I also wouldn't have thought of the cooling issue for the computer closet, so
I will make sure that if I plan to enclose it I consider the airflow.

------
ljsocal
Add thermal/noise insulation now = $-efficient-comfort/quiet for the life of
the structure.

------
lighthawk
I used to regret not putting cat5 in, but now that it would have been
considered old, and I'm pretty sure messing with conduits to replace those
cables would have been a pain and I would use wifi anyway, I think the main
things are:

1\. Plan on a spot for wifi and cable modem.

2\. Assume that single wire to your cable modem will need to be replaced, so
don't make it too hard to get to, but I'm not sure if I'd bother with a
conduit. It's possible that even the main net connection will be wireless one
day, but for now it's cable, satellite, DSL, or Google Fiber, typically.

3\. Large conduit for what they call "low voltage wiring" (HDMI, etc.) to
where you always want your T.V. _may_ be a good idea, but wireless video being
normal is not far off.

4\. Wireless power is not happening anytime soon, so be sure that you have
outlets everywhere you'd need them, including in the ceiling if you think
you'll need a bridge or repeater. Note that repeaters kind of suck, so
hopefully you can just get by with one or more wifi routers instead. If you
can't then that is the one (or so) cat6e cables you'd need to run, because POE
isn't a great fallback.

The non-networking stuff to think about:

* Putting holes in a countertop for wires if you want to hide outlets. Only recommend that for places where the outlet is easily accessible, otherwise the wire going into the outlet would get in the way of storage space or cause fires.

* Insulation! Get the best you can, imo. Most builders skimp, but you'll regret it. Insulate all doors, etc. to storage space. Might not want to fill electrical boxes with foam unless you really need it, since that can be a mess.

* Get a nice garage door opener and consider insulating garage door.

* Go ahead and get a recommended gutter helmet for your gutters and put in nice siding and roofing.

* Be careful with ceiling fans. If the blades have a weak point in the connection with the blade like a centimeter of brass or similar, that will shear eventually.

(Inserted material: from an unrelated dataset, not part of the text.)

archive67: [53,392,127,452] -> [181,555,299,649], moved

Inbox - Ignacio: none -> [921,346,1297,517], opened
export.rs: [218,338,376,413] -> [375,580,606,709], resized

* Don't skimp on ventilation, HVAC/furnace.

* Go ahead and put decent windows in if you can afford it. Otherwise they'll get stuck and you'll not use them.

* Plan on cheap carpet rolling up and needing to be retightened, or buy good stuff.

* Go ahead and put in decent countertops and tile backsplash in kitchen. You will eventually if you don't do it now. Put in undercabinet lighting and dimmers for those and most other lighting in kitchen and common areas.

* Plan a "mud area" in some area of the home and place for kids or you to put stuff and hang it as you come in.

* Even if you like natural wood, consider getting the hardier stuff for decks, etc. or stain and treat. Same with hardwoods- use more gloss than you might want.

* Dark hardwoods and counters hide dirt. With dark you get more cockroaches, with light you get more work.

Plenty of other things, but those are just the main ones.